Sam Clarke comments on Comments on Carlsmith’s “Is power-seeking AI an existential risk?”

Sam Clarke 23 Feb 2022 13:12 UTC
LW: 11 AF: 6
0
AF
Re: corrigibility being “anti-natural” in a certain sense—I think I have a better understanding of this now:
- Eventually, we need to train an AI system capable enough to enable a pivotal act (in particular, actions that prevent the world from being destroyed by any other future AGI)
- AI systems that are capable enough to enable a pivotal act must be (what Eliezer calls) a “consequentialist”: a system that “searches paths through time and selects high-scoring ones for output”
- Training an aligned/corrigible/obedient consequentialist is something that Eliezer can’t currently see a way of doing, because it seems like a very unnatural sort of system. This makes him pessimistic about our current trajectory. The argument here seems kinda like a more subtle version of the instrumental convergence thesis.
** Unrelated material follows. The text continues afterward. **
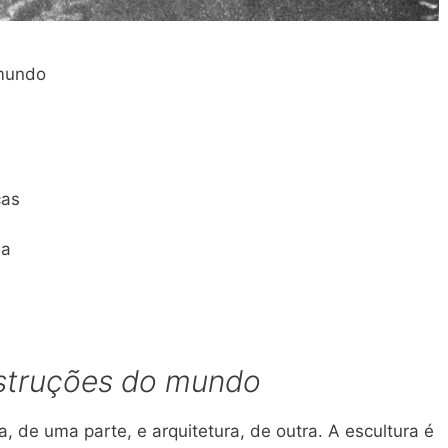
 mundo
cas
na
nstruções do mundo
, de uma parte, e arquitetura, de outra. A escultura é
We want to train a system that:
  - (1) searches for (and tries to bring about) paths through time that are robust enough to hit a narrow target (enabling a pivotal act and a great future in general)
  - but also (2) is happy for certain human-initiated attempts to change that target (modify its goals, shut it down, etc.)
- This seems unnatural and Eliezer can’t see how to do it currently.
- An exacerbating factor is that even if top labs pursue alignment/corrigiblity/obedience, they will either be mistaken in having achieved it (because it’s hard), or honestly panic about not having achieved it and halt, by which point a runner-up who doesn’t understand the importance of alignment/corrigibility/obedience deploys their system which destroys the world.
- (This is partly based on this summary)
What links here?
- Sam Clarke's comment on Late 2021 MIRI Conversations: AMA / Discussion by Rob Bensinger (2 Mar 2022 14:33 UTC; 5 points)
- Sam Clarke's comment on Inner Alignment: Explain like I’m 12 Edition by Rafael Harth (23 Feb 2022 13:15 UTC; 1 point)
- Rob Bensinger 23 Feb 2022 22:34 UTC
  LW: 5 AF: 3
  0
  AF Parent
  or honestly panic about not having achieved it and halt, by which point a runner-up who doesn’t understand the importance of alignment/corrigibility/obedience deploys their system which destroys the world
  Note that this is still better than ‘honestly panic about not having achieved it and throw caution to the wind / rationalize reasons they don’t need to halt’!